Go through the entries below from the first line and transcribe each one exactly, ending with the line that contains "thumb ip: (356, 403)".
START LISTED RECORDS
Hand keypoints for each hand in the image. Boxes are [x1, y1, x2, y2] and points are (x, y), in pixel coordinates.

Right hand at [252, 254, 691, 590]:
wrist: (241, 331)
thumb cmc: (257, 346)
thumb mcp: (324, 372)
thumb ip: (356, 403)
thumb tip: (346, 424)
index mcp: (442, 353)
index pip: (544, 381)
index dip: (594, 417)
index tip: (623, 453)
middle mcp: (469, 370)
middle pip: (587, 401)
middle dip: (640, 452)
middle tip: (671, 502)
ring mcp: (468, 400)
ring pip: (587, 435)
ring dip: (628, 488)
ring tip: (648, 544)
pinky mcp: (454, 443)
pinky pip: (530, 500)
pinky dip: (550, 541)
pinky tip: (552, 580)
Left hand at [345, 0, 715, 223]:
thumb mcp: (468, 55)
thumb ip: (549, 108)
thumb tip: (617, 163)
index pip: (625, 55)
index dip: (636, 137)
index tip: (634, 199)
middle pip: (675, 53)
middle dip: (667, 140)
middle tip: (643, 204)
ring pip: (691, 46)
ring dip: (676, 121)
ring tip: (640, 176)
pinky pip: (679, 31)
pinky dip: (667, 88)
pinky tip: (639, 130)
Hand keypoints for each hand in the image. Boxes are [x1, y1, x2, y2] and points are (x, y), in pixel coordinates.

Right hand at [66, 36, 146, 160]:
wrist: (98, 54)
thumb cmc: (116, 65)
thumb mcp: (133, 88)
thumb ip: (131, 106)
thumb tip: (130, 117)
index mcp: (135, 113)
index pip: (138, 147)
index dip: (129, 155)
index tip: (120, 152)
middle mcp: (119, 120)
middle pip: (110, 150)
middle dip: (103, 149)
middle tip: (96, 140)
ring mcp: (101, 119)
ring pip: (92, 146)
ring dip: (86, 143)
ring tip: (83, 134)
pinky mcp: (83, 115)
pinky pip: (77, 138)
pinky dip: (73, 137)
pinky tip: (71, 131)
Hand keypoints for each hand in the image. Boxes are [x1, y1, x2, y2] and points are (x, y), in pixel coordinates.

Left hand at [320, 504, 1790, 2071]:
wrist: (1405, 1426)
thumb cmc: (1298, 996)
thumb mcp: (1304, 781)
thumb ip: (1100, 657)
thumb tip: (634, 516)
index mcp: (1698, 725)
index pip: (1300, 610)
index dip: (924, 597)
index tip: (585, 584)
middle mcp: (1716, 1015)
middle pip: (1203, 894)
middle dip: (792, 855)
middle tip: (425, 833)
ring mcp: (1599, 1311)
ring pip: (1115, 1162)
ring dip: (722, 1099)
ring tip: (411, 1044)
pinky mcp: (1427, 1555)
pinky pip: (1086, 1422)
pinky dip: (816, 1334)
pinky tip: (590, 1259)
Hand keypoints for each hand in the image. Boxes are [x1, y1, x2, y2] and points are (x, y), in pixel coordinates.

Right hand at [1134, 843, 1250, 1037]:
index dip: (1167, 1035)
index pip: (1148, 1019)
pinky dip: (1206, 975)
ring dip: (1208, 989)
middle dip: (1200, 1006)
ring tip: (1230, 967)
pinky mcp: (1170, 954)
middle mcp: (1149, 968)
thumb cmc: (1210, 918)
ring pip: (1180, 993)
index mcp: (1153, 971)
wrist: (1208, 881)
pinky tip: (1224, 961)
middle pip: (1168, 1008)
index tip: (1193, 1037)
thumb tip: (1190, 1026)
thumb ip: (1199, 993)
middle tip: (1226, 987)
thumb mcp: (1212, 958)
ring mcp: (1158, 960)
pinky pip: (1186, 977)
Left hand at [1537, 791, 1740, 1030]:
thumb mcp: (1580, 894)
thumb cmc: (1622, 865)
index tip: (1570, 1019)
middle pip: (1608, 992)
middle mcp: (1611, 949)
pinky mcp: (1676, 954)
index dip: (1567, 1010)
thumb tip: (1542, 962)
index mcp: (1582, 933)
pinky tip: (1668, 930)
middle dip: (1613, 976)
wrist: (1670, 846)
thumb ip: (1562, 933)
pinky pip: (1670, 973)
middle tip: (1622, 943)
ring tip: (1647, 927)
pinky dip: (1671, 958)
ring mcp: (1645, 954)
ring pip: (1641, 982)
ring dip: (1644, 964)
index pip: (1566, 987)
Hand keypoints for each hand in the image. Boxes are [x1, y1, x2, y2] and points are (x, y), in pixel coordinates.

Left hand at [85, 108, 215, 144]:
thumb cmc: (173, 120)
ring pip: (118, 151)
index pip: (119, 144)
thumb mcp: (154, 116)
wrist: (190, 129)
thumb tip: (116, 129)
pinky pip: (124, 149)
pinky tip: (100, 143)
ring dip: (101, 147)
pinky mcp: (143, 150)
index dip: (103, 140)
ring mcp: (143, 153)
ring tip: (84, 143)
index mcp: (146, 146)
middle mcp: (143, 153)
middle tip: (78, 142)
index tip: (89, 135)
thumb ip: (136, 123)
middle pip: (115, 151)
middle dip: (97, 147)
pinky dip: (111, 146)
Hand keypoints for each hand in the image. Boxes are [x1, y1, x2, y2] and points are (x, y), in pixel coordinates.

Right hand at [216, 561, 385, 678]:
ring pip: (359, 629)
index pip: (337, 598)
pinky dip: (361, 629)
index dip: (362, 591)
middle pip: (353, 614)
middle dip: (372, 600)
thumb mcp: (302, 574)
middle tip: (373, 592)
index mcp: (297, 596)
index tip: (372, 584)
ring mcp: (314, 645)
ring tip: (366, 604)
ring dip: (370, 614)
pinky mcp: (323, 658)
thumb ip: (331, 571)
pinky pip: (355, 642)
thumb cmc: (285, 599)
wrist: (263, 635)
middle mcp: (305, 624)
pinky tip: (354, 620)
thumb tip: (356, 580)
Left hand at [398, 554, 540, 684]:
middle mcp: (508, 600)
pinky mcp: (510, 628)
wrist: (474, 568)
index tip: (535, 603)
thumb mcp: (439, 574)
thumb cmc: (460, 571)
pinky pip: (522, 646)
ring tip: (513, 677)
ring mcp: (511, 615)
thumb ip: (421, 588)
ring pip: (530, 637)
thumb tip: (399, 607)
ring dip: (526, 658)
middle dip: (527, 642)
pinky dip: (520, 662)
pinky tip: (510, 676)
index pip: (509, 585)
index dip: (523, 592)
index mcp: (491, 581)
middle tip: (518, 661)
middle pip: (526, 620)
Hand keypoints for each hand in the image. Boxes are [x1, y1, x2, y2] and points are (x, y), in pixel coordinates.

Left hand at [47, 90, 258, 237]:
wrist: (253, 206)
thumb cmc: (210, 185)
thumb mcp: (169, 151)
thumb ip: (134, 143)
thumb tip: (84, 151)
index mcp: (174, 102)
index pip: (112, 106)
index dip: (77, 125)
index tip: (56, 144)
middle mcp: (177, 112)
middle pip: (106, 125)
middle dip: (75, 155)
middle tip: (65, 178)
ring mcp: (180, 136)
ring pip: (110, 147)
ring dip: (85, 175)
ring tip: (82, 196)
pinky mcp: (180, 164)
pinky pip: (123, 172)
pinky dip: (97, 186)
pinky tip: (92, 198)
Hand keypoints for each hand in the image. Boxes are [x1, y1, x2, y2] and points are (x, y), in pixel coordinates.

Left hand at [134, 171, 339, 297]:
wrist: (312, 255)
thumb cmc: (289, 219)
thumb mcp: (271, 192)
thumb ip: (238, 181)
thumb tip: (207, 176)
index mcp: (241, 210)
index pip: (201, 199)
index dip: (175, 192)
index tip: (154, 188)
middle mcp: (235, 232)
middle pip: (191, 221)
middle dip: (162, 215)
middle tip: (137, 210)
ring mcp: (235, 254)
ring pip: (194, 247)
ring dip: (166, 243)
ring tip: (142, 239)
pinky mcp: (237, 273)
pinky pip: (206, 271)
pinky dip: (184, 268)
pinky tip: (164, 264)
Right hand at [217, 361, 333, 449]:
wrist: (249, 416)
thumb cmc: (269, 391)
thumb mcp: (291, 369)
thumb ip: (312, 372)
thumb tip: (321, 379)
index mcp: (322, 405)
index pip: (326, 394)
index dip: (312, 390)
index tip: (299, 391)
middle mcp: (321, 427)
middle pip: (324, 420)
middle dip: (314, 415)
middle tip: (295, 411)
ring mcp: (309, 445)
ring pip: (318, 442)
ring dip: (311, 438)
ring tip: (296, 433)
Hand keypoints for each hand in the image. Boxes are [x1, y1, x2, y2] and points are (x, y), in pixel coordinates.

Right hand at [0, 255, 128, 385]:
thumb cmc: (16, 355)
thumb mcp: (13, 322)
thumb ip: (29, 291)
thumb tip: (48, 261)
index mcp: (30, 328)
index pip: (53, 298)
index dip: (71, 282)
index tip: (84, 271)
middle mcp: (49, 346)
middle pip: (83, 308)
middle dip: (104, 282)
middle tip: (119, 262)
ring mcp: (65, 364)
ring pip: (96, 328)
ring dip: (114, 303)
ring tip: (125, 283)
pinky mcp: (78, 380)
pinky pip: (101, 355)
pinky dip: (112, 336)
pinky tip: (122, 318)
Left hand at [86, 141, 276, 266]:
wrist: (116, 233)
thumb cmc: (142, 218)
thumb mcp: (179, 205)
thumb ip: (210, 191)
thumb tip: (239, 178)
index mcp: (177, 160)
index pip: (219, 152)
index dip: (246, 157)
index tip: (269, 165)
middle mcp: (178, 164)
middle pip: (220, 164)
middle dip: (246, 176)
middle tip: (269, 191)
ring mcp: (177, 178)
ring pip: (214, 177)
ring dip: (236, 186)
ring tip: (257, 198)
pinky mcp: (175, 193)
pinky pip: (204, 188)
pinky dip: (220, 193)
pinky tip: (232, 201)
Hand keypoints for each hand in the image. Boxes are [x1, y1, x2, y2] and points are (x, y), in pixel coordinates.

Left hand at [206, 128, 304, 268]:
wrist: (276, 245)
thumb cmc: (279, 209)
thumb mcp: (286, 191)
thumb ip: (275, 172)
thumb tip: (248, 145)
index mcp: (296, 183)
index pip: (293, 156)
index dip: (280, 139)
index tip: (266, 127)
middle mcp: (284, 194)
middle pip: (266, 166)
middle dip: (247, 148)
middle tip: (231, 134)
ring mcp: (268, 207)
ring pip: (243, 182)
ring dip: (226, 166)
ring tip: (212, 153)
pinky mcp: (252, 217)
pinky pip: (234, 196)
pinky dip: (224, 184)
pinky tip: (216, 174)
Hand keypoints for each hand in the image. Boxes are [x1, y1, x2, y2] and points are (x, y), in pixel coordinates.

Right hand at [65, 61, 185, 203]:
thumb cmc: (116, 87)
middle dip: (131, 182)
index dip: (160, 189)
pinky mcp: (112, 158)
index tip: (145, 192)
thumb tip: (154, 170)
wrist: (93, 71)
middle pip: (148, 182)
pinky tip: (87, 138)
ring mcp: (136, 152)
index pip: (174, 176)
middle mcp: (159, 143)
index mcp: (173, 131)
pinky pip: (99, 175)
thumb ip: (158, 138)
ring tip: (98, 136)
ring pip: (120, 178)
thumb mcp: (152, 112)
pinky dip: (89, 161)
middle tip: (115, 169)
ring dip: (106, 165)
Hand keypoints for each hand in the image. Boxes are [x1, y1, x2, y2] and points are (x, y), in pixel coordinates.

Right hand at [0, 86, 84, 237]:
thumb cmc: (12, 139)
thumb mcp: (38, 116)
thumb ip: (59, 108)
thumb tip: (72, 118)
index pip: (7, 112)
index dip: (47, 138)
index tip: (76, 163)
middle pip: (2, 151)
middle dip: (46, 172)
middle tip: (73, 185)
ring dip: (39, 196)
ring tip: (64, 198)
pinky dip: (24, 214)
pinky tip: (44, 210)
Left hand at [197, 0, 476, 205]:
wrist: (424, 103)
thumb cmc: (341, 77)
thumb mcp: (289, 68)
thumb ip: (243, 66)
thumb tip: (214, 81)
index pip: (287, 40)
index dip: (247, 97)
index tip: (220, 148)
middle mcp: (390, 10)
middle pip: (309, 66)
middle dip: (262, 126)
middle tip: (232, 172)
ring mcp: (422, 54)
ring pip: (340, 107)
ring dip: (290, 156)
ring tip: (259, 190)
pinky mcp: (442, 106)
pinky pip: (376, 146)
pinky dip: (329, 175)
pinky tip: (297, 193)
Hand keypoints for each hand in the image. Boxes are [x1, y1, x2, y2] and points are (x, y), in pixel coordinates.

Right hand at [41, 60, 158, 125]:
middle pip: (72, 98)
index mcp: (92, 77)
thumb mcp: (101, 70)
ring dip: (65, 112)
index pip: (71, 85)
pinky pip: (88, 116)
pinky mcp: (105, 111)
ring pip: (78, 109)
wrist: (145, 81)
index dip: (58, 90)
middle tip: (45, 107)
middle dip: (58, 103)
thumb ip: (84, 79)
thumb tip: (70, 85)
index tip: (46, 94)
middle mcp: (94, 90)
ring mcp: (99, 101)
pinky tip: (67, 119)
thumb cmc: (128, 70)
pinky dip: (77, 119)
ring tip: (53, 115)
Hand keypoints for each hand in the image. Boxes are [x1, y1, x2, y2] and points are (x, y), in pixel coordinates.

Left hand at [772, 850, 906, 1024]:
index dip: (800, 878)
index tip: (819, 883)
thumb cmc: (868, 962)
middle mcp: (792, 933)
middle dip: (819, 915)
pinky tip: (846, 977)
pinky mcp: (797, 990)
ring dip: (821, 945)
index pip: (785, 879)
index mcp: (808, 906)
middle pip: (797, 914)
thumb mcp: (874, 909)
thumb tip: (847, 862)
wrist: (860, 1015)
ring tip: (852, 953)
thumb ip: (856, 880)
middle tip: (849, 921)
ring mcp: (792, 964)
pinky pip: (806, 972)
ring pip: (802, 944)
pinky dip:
END LISTED RECORDS
> _SOLUTION TO THIS PROBLEM_
Hand keypoints for each hand in the image. Boxes are [x1, y1, x2, y2] and points are (x, y), in pixel coordinates.

Right hand at [252, 254, 691, 590]:
wrist: (241, 331)
thumb cmc: (257, 346)
thumb mcp: (324, 372)
thumb ip: (356, 403)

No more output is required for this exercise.